C, SMTP, POP, aggressively portable cross-platform programming
I was an early member of the engineering team at this e-mail technology startup. I ultimately supervised four Unix programmers and coordinated eight projects. I was responsible for cross-platform portability coordination with other project managers (Macintosh and Windows). I wrote Z-Mail Lite, the curses-based character-terminal interface to Z-Code's award-winning e-mail client Z-Mail.
Because I was constrained, for portability reasons, to programming in C and I needed to write object-oriented code, I created SPOOR, an object-oriented framework for C code that provided single inheritance of data and methods, polymorphism, and a metacircular class system. Using SPOOR I created the SPOOR Widget Set, a set of curses-based widgets that roughly paralleled the Motif widget set. It included full-featured editable text widgets, list widgets, modal and modeless dialogs, pull-down and pop-up menus, and context-based configurable keybindings. The manual for SPOOR is here. The code is preserved here.

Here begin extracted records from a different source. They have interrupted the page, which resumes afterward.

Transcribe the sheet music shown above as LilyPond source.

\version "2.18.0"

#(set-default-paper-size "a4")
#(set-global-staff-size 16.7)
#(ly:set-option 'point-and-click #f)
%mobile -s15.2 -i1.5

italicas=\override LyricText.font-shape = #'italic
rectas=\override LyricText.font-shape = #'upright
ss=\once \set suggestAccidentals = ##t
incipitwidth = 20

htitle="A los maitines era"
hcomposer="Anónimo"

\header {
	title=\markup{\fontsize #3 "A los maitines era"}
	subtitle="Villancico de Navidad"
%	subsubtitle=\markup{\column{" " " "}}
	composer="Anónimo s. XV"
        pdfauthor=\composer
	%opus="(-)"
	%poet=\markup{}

Z-Code unwisely undertook to add proprietary extensions to the POP3 mail-retrieval protocol. This misguided effort nevertheless contained some really cool technology: to wit, an algorithm for efficiently computing the differences between the server copy and the local copy of a mailbox. I implemented the algorithm and wrote this document describing it.
I created several suites of reusable software components that appeared in all other projects at Z-Code, including a library of assorted data structures; an automatic garbage collector; an exception-handling system featuring TRY-FINALLY, TRY-EXCEPT, and RAISE constructs; and a general-purpose MIME parser.